*Document passage*

*** Block opens ***

FairBid data transfer between S3 and GCS¶
Imported from Confluence
Content may be outdated. Verify before following any procedures. View original | Last updated: June 2023
Description¶
FairBid project requires data replication between AWS and GCP object storage buckets (both ways) following a specific schedule. Taking into account the fact that cloud vendors does not provide any tool to move data out of there management we're forced to utilize two services simultaniously for that purpose. When we copy data FROM-GCP-TO-AWS we utilize AWS DataSync and for FROM-AWS-TO-GCP - GCP Storage Transfer.
Info
Worth to mention that in other projects we've already used another solution - 3rd party tool called flexify.io which is cloud agnostic, but does not provide any embedded scheduling out of the box. They did notify us though that scheduling can be setup somewhere on their side, but this way we won't have any transparent way to manage this automation, which should not be considered a production grade solution.

*** Block closes ***

*Data provided*

*** Block opens ***

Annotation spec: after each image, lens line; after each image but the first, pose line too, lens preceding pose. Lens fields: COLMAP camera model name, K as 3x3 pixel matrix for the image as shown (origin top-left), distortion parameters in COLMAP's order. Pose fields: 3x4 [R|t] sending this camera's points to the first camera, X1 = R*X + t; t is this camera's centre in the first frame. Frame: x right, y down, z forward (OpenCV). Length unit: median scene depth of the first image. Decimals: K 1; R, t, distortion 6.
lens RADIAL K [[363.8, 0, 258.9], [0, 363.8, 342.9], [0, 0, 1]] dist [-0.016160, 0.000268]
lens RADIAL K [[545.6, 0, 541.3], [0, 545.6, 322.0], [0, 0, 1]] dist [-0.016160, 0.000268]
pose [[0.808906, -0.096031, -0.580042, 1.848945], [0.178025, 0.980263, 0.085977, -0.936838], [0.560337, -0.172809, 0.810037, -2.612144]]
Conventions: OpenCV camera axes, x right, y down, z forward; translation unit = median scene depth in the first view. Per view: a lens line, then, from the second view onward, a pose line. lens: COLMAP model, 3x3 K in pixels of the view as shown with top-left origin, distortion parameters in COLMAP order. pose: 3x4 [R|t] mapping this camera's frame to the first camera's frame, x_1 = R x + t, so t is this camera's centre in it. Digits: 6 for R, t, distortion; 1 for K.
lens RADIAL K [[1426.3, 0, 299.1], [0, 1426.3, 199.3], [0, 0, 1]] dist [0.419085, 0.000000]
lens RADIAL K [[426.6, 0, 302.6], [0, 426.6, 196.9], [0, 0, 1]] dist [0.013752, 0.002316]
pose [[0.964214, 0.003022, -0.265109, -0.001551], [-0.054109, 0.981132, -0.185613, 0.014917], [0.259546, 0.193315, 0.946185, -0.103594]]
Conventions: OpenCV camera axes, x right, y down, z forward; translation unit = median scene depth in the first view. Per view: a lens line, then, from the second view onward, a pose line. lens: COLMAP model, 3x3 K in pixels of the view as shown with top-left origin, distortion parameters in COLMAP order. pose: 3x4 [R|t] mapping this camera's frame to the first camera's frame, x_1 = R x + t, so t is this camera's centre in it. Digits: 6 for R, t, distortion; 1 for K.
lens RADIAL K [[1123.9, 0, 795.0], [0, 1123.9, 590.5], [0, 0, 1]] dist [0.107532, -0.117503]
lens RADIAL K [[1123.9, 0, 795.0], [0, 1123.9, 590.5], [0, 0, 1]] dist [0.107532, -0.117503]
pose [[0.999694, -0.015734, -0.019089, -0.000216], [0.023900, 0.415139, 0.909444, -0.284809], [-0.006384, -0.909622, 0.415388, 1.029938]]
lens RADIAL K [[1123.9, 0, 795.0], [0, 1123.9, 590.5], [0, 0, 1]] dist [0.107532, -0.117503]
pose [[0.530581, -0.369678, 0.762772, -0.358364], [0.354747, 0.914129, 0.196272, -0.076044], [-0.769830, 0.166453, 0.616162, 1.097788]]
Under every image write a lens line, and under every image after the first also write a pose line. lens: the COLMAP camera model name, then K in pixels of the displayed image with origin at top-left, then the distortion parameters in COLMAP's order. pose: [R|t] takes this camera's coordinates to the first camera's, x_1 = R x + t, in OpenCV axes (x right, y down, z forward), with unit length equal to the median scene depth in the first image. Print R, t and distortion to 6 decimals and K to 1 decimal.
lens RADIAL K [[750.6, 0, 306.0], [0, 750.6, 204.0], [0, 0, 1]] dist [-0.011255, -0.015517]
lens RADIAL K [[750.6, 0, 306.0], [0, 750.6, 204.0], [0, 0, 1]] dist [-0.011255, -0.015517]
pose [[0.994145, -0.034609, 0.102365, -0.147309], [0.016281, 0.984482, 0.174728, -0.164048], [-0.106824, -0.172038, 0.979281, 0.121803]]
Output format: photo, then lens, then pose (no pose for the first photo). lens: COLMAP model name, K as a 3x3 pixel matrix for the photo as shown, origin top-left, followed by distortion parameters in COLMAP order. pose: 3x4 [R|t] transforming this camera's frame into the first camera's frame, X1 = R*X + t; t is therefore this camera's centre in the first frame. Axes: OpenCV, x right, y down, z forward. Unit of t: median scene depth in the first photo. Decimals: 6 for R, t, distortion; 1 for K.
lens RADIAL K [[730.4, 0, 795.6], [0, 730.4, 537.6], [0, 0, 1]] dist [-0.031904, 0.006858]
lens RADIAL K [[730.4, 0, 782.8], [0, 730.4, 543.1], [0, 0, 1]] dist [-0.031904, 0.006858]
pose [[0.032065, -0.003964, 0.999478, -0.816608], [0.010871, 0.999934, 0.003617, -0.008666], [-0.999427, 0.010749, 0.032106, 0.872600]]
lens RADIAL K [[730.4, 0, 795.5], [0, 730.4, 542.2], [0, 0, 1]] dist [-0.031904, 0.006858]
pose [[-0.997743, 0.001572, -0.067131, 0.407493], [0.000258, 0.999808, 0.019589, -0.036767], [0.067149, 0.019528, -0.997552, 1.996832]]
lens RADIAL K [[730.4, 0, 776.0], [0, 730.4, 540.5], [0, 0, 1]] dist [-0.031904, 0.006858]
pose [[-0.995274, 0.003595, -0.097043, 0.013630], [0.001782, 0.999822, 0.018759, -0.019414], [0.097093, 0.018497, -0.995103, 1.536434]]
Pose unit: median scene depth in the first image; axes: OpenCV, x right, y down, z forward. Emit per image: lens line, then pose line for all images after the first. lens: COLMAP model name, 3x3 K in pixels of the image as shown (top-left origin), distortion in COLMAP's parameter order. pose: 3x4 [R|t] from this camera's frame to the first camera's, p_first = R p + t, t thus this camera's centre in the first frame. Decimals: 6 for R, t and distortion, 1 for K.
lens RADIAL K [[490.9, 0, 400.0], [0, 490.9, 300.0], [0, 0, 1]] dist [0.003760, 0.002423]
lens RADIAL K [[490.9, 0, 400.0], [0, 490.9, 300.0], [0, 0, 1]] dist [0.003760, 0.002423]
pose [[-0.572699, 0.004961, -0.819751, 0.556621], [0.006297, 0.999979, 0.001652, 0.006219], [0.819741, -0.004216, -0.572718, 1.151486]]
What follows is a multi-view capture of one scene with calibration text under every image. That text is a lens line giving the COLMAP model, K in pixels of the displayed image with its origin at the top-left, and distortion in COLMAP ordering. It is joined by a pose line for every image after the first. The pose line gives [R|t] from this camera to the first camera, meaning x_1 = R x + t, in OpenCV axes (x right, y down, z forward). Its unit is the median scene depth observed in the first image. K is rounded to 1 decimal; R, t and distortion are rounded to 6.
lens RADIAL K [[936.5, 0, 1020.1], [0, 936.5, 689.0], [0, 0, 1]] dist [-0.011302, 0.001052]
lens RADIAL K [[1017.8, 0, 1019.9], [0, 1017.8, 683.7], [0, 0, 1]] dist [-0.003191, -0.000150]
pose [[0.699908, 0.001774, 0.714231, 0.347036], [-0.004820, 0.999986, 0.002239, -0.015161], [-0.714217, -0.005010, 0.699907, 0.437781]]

*** Block closes ***

*What to do*
A) Write out the stretch of the FairBid data transfer page from "FairBid data transfer" through "GCP Storage Transfer.".
B) According to the FairBid data transfer page, which service handles copying data from AWS to GCP?
C) Give what follows the last sentence of the FairBid data transfer page.

*Exercise answers*
A)
FairBid data transfer between S3 and GCS¶
Imported from Confluence
Content may be outdated. Verify before following any procedures. View original | Last updated: June 2023
Description¶
FairBid project requires data replication between AWS and GCP object storage buckets (both ways) following a specific schedule. Taking into account the fact that cloud vendors does not provide any tool to move data out of there management we're forced to utilize two services simultaniously for that purpose. When we copy data FROM-GCP-TO-AWS we utilize AWS DataSync and for FROM-AWS-TO-GCP - GCP Storage Transfer.

B) GCP Storage Transfer.

C)
Data transfer from AWS (S3) to GCP (GCS)¶
As mentioned earlier GCP's Storage Transfer service is used.
Info
FROM: 003250186609 → fairbid-analytic://druid_lookups/*
TO: ss-shared-ent-data-prod → gcs-core-services-agp-fairbid-silver-regional-useast1-prod://druid_lookups/
The job is running under agp-fairbid-prod-7i project:

Configuration-wise the only prerequisite on AWS side is a user with read/list access to a source bucket whose keys are used for the migration task setup (arn:aws:iam::003250186609:user/sa-fairbid-migration-tmp). On GCP side you need only the destination bucket to be created.
Data transfer from GCP (GCS) to AWS (S3)¶
Respectively for this line we used AWS DataSync.
Info
FROM: ss-shared-ent-data-prod → gcs-core-services-agp-fairbid-bronze-regional-useast1-prod://sdk-events/valid_events_creation_ts/*
TO: 003250186609 → fairbid-sdk-events://valid_events_creation_ts/
Configuration-wise from GCP side you need a service-account with HMAC key (ss-shared-ent-data-prod-fn → Cloud Storage → Settings → INTEROPERABILITY → Access keys for service accounts → CREATE A KEY).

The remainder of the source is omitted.